Due prominence is a convention developed by the media to mitigate against the reality that corrections rarely reach as many people as the original story. The internet was thought to have made this problem exponentially worse. That is no longer true.
We are now entering a new era, one in which not just irresponsible far-Left journalists like George Monbiot are forced to issue grovelling apologies. (We note with abject dismay that the Guardian has refused to cover George’s legal fees. We are equally distressed to see the ridiculous and attention-seeking Sally Bercow on Lord McAlpine’s hit list.)
Now, even the most gnat-like and insignificant pseudonymous irritator should consider his position carefully before hitting Send. As Melanie Philips puts it in today’s Daily Mail, this may be “a watershed moment in which the mob rule that until now has been allowed to rampage unchecked on the internet may finally be brought to heel”.
What Lord McAlpine is doing here isn’t merely his prerogative, as a man grievously wronged. It may also hold the key to the future of discourse in the public square.

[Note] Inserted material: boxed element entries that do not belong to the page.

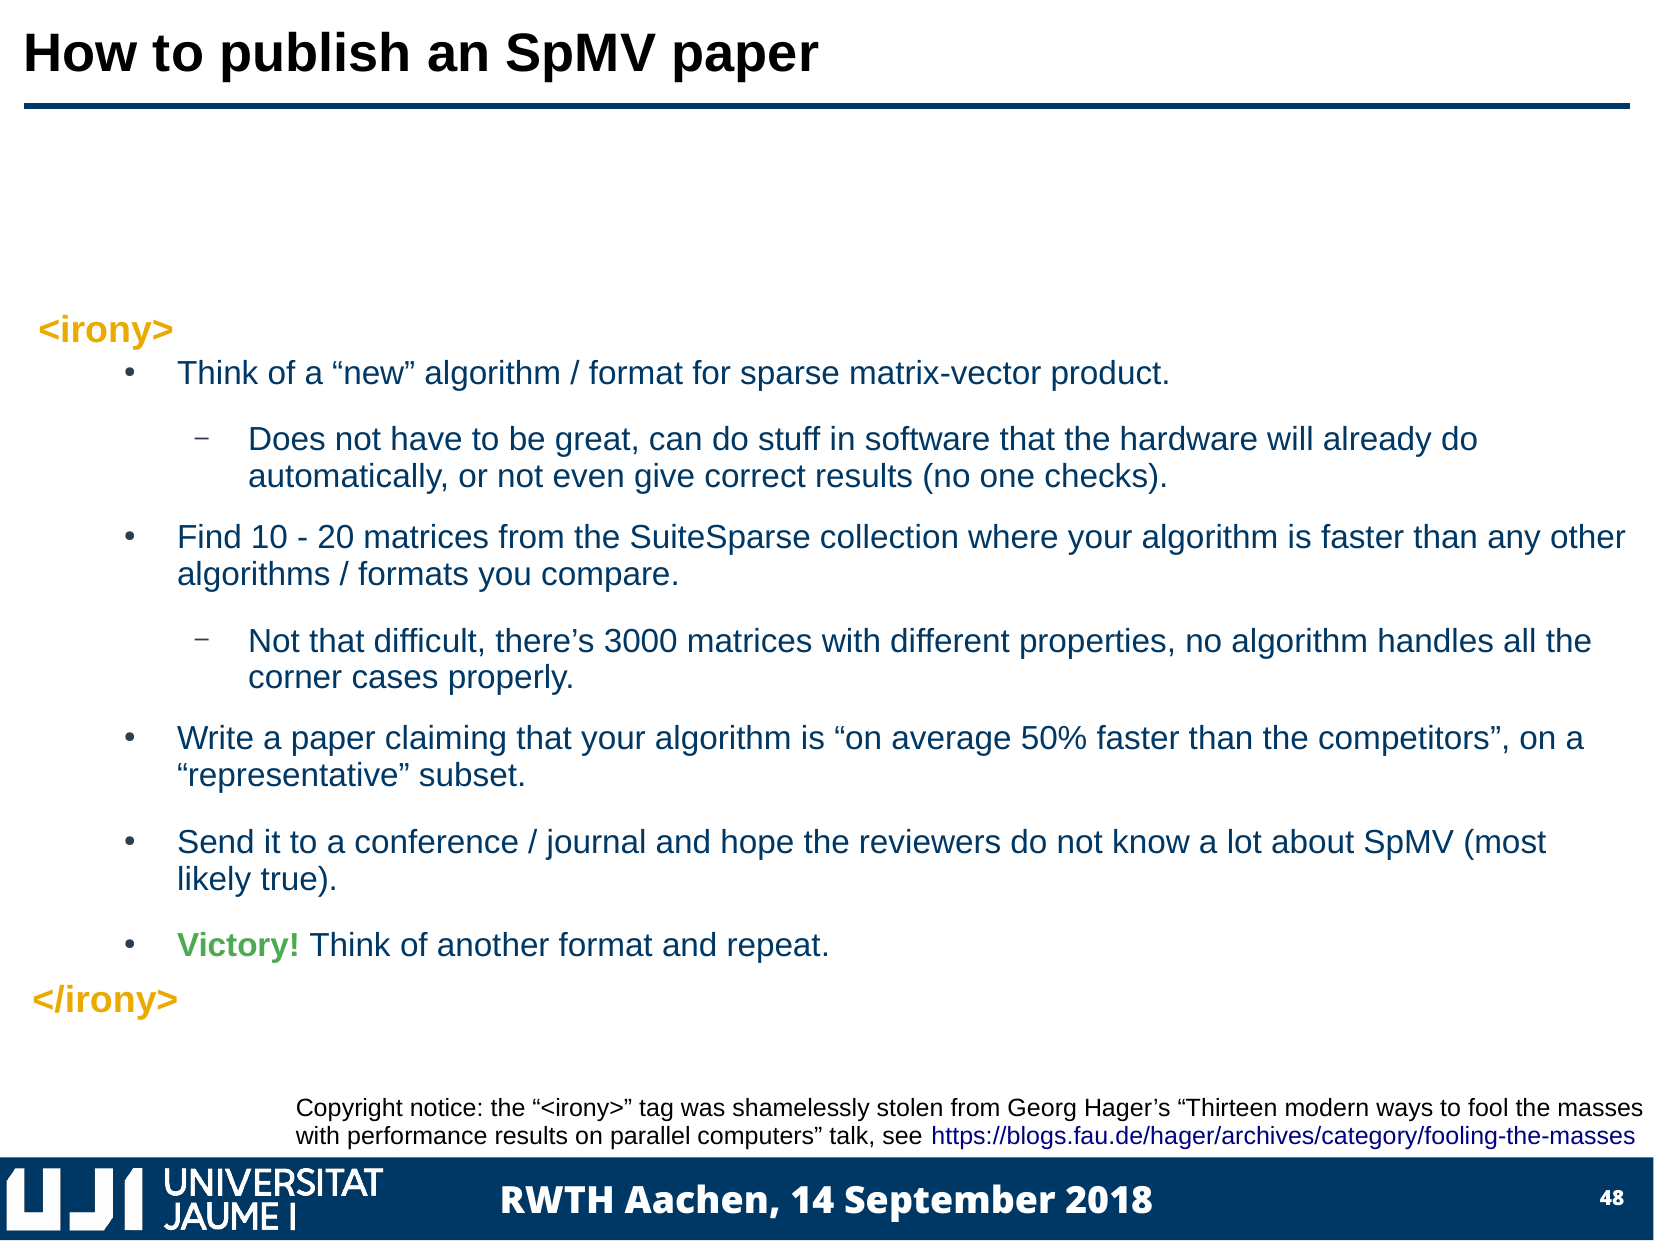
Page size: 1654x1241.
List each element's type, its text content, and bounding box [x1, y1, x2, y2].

title How to publish an SpMV paper [23, 0, 1630, 107]
list Think of a “new” algorithm / format for sparse matrix-vector product. Does not have to be great, can do stuff in software that the hardware will already do automatically, or not even give correct results (no one checks). Find 10 - 20 matrices from the SuiteSparse collection where your algorithm is faster than any other algorithms / formats you compare. Not that difficult, there’s 3000 matrices with different properties, no algorithm handles all the corner cases properly. Write a paper claiming that your algorithm is “on average 50% faster than the competitors”, on a “representative” subset. Send it to a conference / journal and hope the reviewers do not know a lot about SpMV (most likely true). Victory! Think of another format and repeat. [106, 354, 1630, 975]
text_box </irony> [17, 970, 194, 1028]
text_box Copyright notice: the “<irony>” tag was shamelessly stolen from Georg Hager’s “Thirteen modern ways to fool the masses with performance results on parallel computers” talk, see https://blogs.fau.de/hager/archives/category/fooling-the-masses [281, 1086, 1654, 1158]
text_box <irony> [23, 301, 190, 358]
picture [0, 1158, 390, 1241]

As the media pay ever-more attention to the squabbles and silliness of social media, those hysterical and unaccountable tweeters who have held dominion over us for so long are at last getting their just desserts.
McAlpine is demonstrating why a take-no-prisoners approach is so effective. Massive and brutal retaliation is the only thing the grubby, spineless, spiteful hordes will understand. We say bravo.
Never again will a libeller be able to claim they didn’t know lying about a public figure on Twitter was risky. It’s a pity it took an innocent man getting fingered to bring it about, but there you go.
Social media put the tools of publishing into the hands of every citizen. It gave them power, but, until last week, no responsibility.
Now, users will now have to ask themselves, before issuing every tweet, blog post and status update, whether they would be prepared to defend their claims in court.
What a remarkable transformation from just a week ago. It should give us hope that the public, if it cannot be trusted to behave responsibly on its own, will now be forced to by public opinion and by the law.